オーストラリアを襲っている森林火災は、野生動物の住処と命を奪い続けています。
オーストラリア南東部のニューサウスウェールズ州では、記録的な熱波の影響により各地で森林火災が発生し、近隣住民だけでなく、一帯を生息地とするコアラなどの野生動物たちをも混乱に陥れています。
オーストラリアの環境大臣であるスーザン・レイ氏は12月27日の会見で、ニューサウスウェールズのコアラ最大8,400頭が山火事により命を落とした可能性があると述べました。
レイ氏は国営のABCラジオに対し「生息地の30%が破壊された」と現在の状況を説明し、火災が沈静化すればもっと多くのことがわかるだろうと語りました。
オーストラリアでは、11月に北中部の海岸地域で火災が発生し、その後ニューサウスウェールズ州、南オーストラリア州、ビクトリア州、西オーストラリア州へと次々と燃え広がっていきました。
ニューサウスウェールズ州では現在でも火の勢いが収まっておらず、各地で消火活動や野生動物の救出活動が続けられています。
火災による影響は全国で500万ヘクタールに達していて、これまでに9人が死亡し、ニューサウスウェールズ州だけで340万ヘクタールが火の海に包まれました。
ニューサウスウェールズ州には推定15,000~28,000頭のコアラが生息しています。
環境大臣はコアラの30%が死亡した可能性があると報告していますが、実際の犠牲はもっと増える可能性があります。
12月にはニューサウスウェールズ州政府の調査で、数千頭のコアラが火事によって命を落としたことが伝えられています。
スポークスマンは、火事の勢いが衰えずいまだ沈静化する見込みがないことから、「私たちはおそらくコアラの死体を見つけることはないだろう」と語っています。
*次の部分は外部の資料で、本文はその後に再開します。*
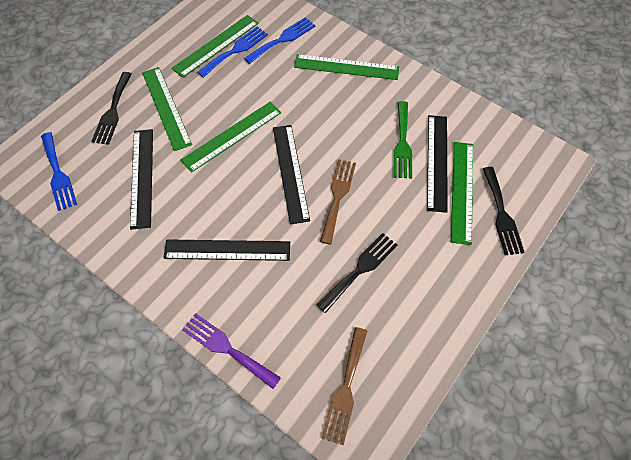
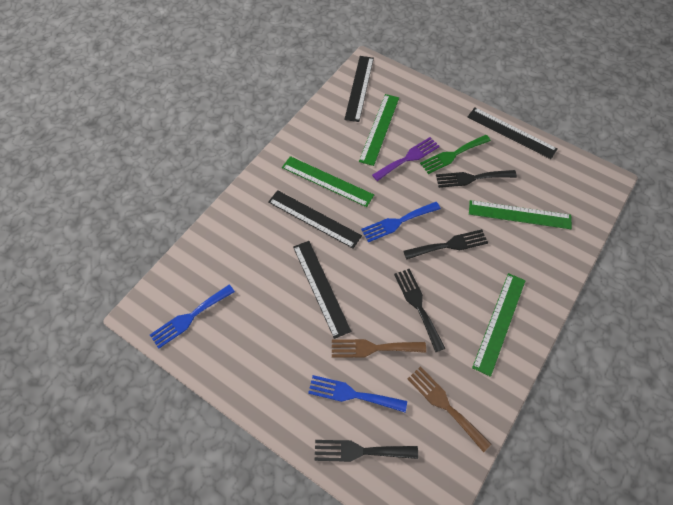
black fork: [91,72,132,145] [317,233,398,313] [483,167,525,255] = 3 -> [315,440,418,462] [394,268,446,352] [403,229,488,259] [436,170,517,188] = 4
green ruler: [142,67,192,151] [171,15,259,78] [181,102,281,173] [294,54,399,80] [451,142,473,245] = 5 -> [282,156,374,207] [359,94,399,166] [469,200,572,229] [472,273,526,377] = 4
コアラを救出する消防隊員 Photo: NSW RFS – Hawkesbury District/Facebook
コアラは樹上生活をする動物です。
火災による森林の消滅は彼らの生息地の減少を意味します。
しかしコアラは火災によってのみ命を落としているわけではありません。
オーストラリアの絶滅危惧種科学委員会(Threatened Species Scientific Committee)は、今年起きたコアラの個体数の減少の前に、既に1990年から2010年の間に個体数が42%減少していると報告しています。
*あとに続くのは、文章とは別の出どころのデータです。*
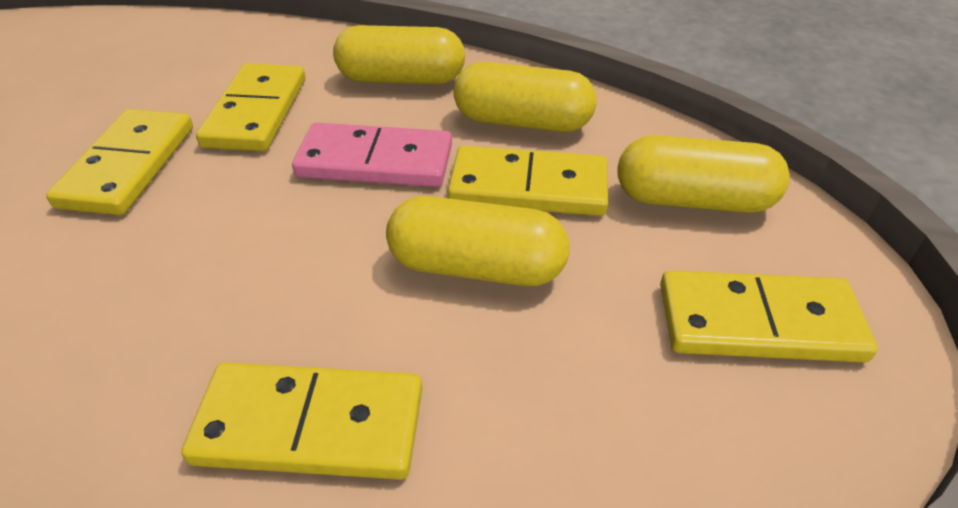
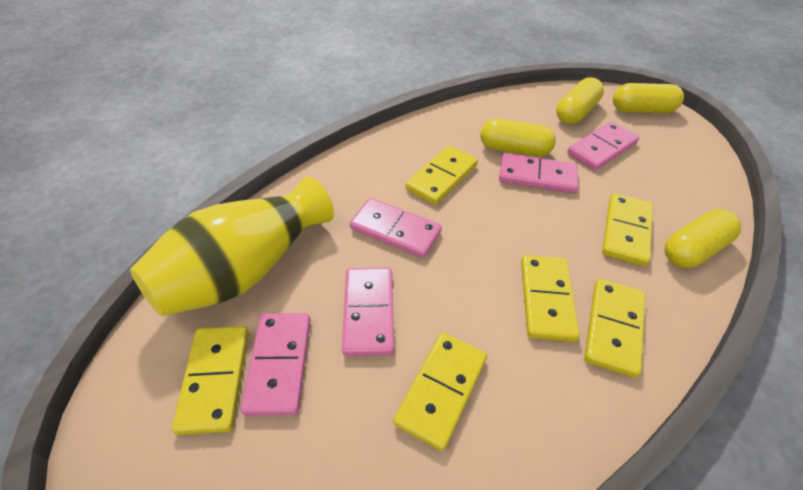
pink domino: [292,123,452,187] = 1 -> [241,313,310,415] [342,268,394,356] [350,198,442,258] [499,153,578,194] [567,121,639,171] = 5
yellow domino: [46,109,193,215] [181,362,422,480] [196,63,305,151] [448,146,608,216] [660,270,878,363] = 5 -> [172,326,249,435] [393,332,487,451] [406,145,478,205] [521,255,580,342] [584,279,645,378] [602,193,653,266] = 6
yellow vase: none = 0 -> [130,177,334,317] = 1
ニューサウスウェールズの自然保護協議会(Nature Conservation Council)のジェームズ・トレメイン氏は、コアラの減少が“ゆっくりと静かに”起きていると話します。
トレメイン氏は、過去20年間でコアラの数が継続的に減っている現状があるとし、土地の開墾や木材の伐採などがコアラの住む森林を破壊し、また近年進みつつある気候変動による温度の上昇が間接的な影響を与えていると指摘しました。
気候変動による影響については環境大臣も言及しており、金曜日の会見でスーザン・レイ氏は、政府が気候変動問題に対し十分に取り組んでいることを強調しています。
レイ氏は、「オーストラリアは実際に行動を起こすことで違いを生み出している」と話し、現在現場でできることに焦点を当てているところだと説明しています。